Learning: MIT 6.S191 Introduction to Deep Learning - 2021

2/5/21 - Intro to Deep Learning - lecture 1
2/15/21 - Deep Sequence Modeling - lecture 2
2/16/21 - Intro to TensorFlow; Music Generation - software lab 1
2/22/21 - Deep Computer Vision - lecture 3
3/1/21 - Deep Generative Modeling - lecture 4
3/1/21 - De-biasing Facial Recognition Systems - Software Lab 2
3/8/21 - Deep Reinforcement Learning - lecture 5
3/15/21 - Limitations and New Frontiers - lecture 6
3/15/21 - Pixels-to-Control Learning - Software Lab 3
3/22/21 - Evidential Deep Learning and Uncertainty - lecture 7
3/29/21 - Bias and Fairness - lecture 8
4/15/21 - Learning for Information Extraction - lecture 9.
4/27/21 - Taming Dataset Bias - lecture 10
4/30/21 - Towards AI for 3D Content Creation - lecture 11
- Sanja Fidler; Professor U. of Toronto and Head of AI at NVIDIA
4/30/21 - AI in Healthcare - lecture 12
- Katherine Chou; Director of Research and Innovations, Google

I keep all content (lectures, notebooks) in github

This is done with google contribution, and therefore all examples are in tensorflow. I will try to adapt notebooks in PyTorch.

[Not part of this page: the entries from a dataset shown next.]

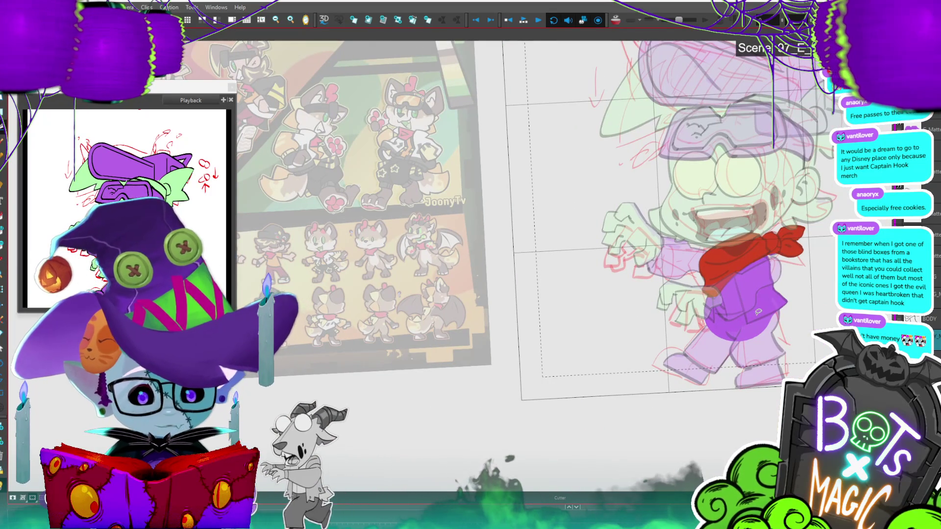
drag(759, 312, 686, 301)
scroll(686, 301, up, 2)
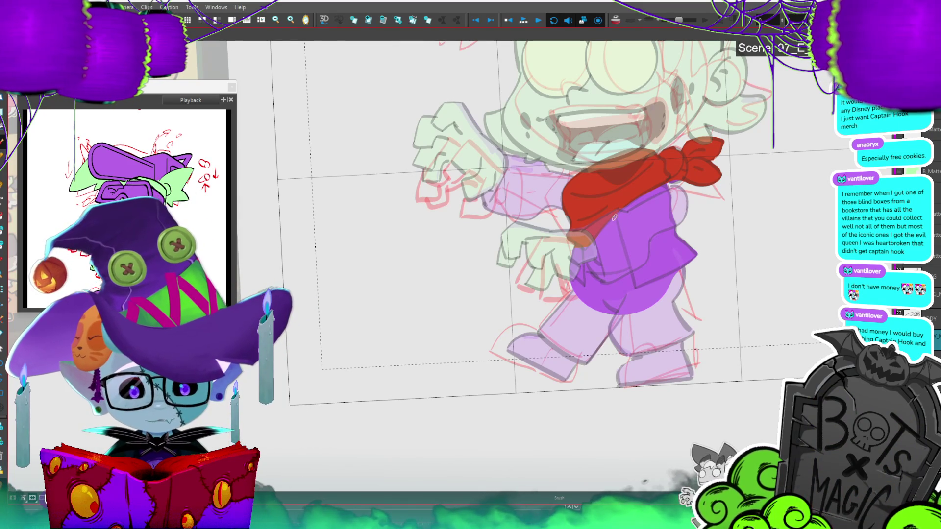
Step: Outline the shirt front on the torso and fill it solid orange
drag(632, 280, 603, 280)
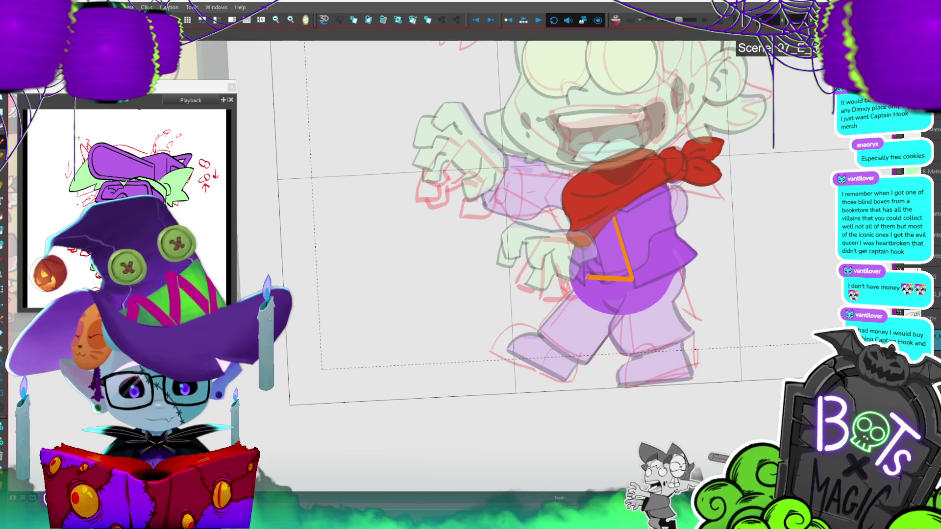
key(ctrl+z)
key(ctrl+z)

2/5/21 - Intro to Deep Learning - lecture 1

Lecturer: Alexander Amini

Intro is just jaw-dropping!

2020 intro was top.

2021 intro is just awesome.

It is a standard overview of simple deep learning concepts: Perceptron, multi-perceptron, dense layers, loss, gradient-descent, backprop, SGD, regularization, dropout, early stoppping

2/15/21 - Deep Sequence Modeling - lecture 2

New lecturer: Ava Soleimany

Nice introduction to sequence modeling with Many-to-One, One-to-Many, Many-to-Many.

RNN and implementation in TensorFlow. And NLP examples: next word problem. (and NLP concepts such as Vocabulary, Indexing, Embedding)

And what we need for sequence modeling:

handle variable-length sequences
track long-term dependencies
maintain information about order
share parameters across the sequence

Backpropagation through time and problem of exploding/vanishing gradients.

Against exploding: gradient clipping. Against vanishing: 3 ways explained - activation functions, weight init, network arch.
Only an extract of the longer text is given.